▸ EXTRACT TO READ:
========================================

It depends on how complex you flight controller will be.  But if you're using vision systems, lidar, or other fancy inputs, you need more pins anyway.  So, yeah... what @miker said.

The thing is, there is never the "perfect part".  Engineering is the art of compromise and trade-offs.  What's the cheapest thing that meets your needs?  The only reason a bigger pin package is a problem is the board space it takes up for TQFP or the number of layers and PCB cost associated with BGA.  But with a BGA, if you only need a few of the pins, routing becomes easy and PCB cost comes down.

[westfw]

Silicon die probably won't fit in the package.

Indeed.  A 1GHz cpu depends on a lot of logical structures - L1 cache, L2 cache, instruction pipelines, branch prediction units, and so on,  that are "very large" wrt the die area they occupy.  And then they eat a lot of data, so they need a lot of memory, which means more die area for either on-chip memory or memory controllers.

The limiting factor for a lot of the faster microcontrollers seems to be flash memory access speed, rather than cpu clock speed...

[fcb]

If there was a choice of a 1Ghz/32 bit in a xxxxx package i guarantee that you would in less then 5 secs orders 3 samples of it! So there are no "real" choice's, only expensive ""forced-upon-you" solutions. Why are mobile phones small and dont incorporate "your big and fat" solution?

========================================

▸ DATA PROVIDED:
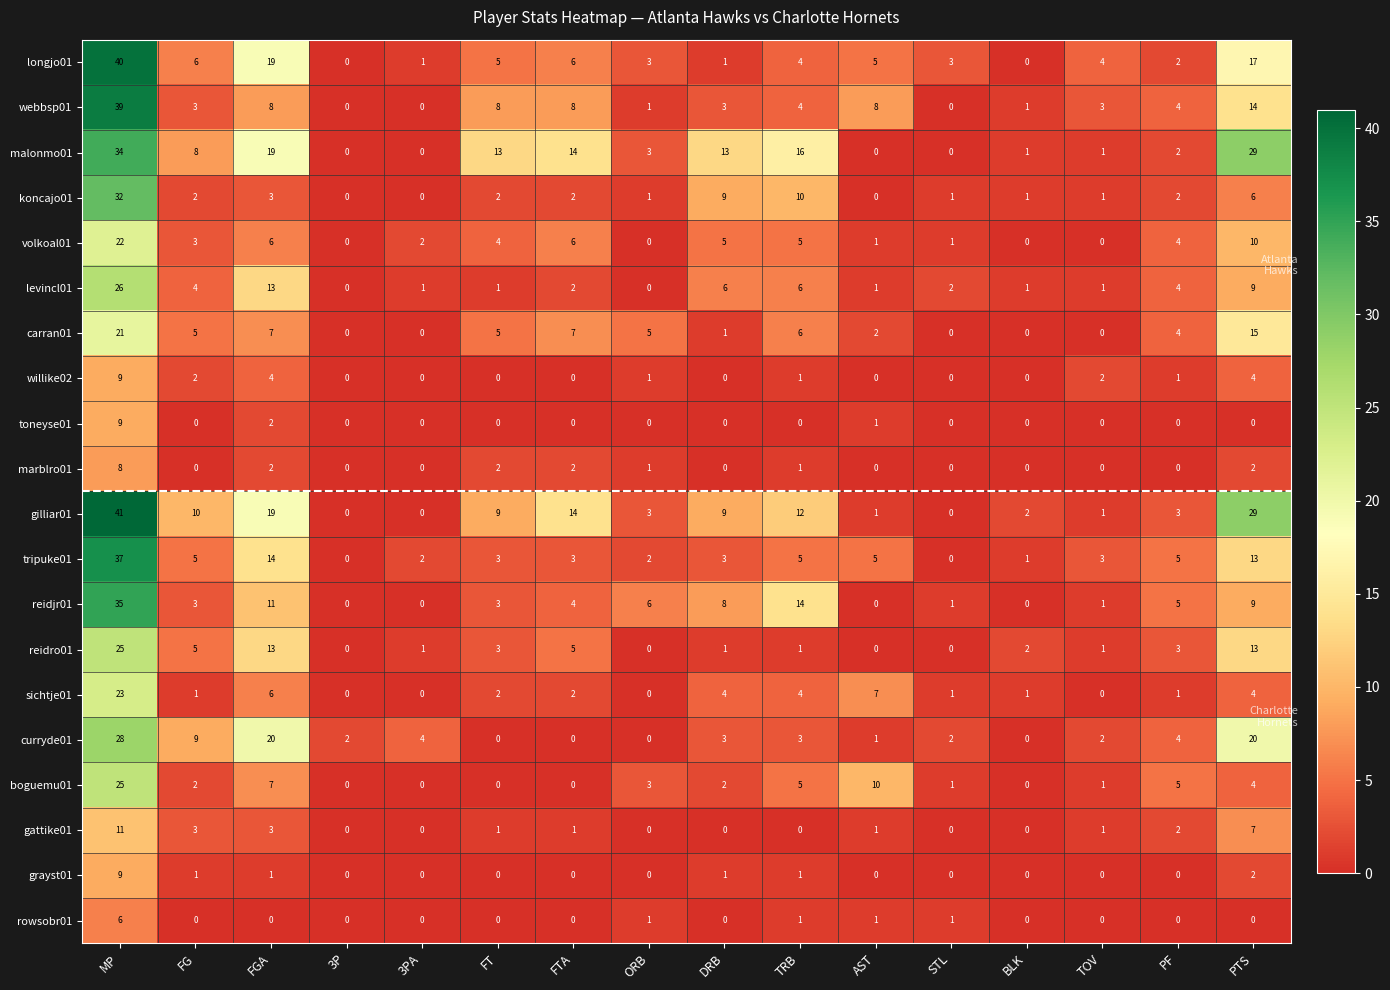

Which series has the widest spread of values?

gilliar01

========================================

▸ WRITTEN TASK 1:
Answer these questions about the forum thread:
(a) What does the thread call engineering?
(b) What does the thread name as the limiting factor for many faster microcontrollers?
(c) How many samples does the final post say you would order?
▸ WRITTEN TASK 2: Write out everything in the forum thread from "Indeed.  A 1GHz" down to "cpu clock speed...".
The material is not needed here.

▸ EXERCISE ANSWER 1:
(a) The art of compromise and trade-offs.
(b) Flash memory access speed, rather than cpu clock speed.
(c) Three.

▸ EXERCISE ANSWER 2:
Indeed.  A 1GHz cpu depends on a lot of logical structures - L1 cache, L2 cache, instruction pipelines, branch prediction units, and so on,  that are "very large" wrt the die area they occupy.  And then they eat a lot of data, so they need a lot of memory, which means more die area for either on-chip memory or memory controllers.

The limiting factor for a lot of the faster microcontrollers seems to be flash memory access speed, rather than cpu clock speed...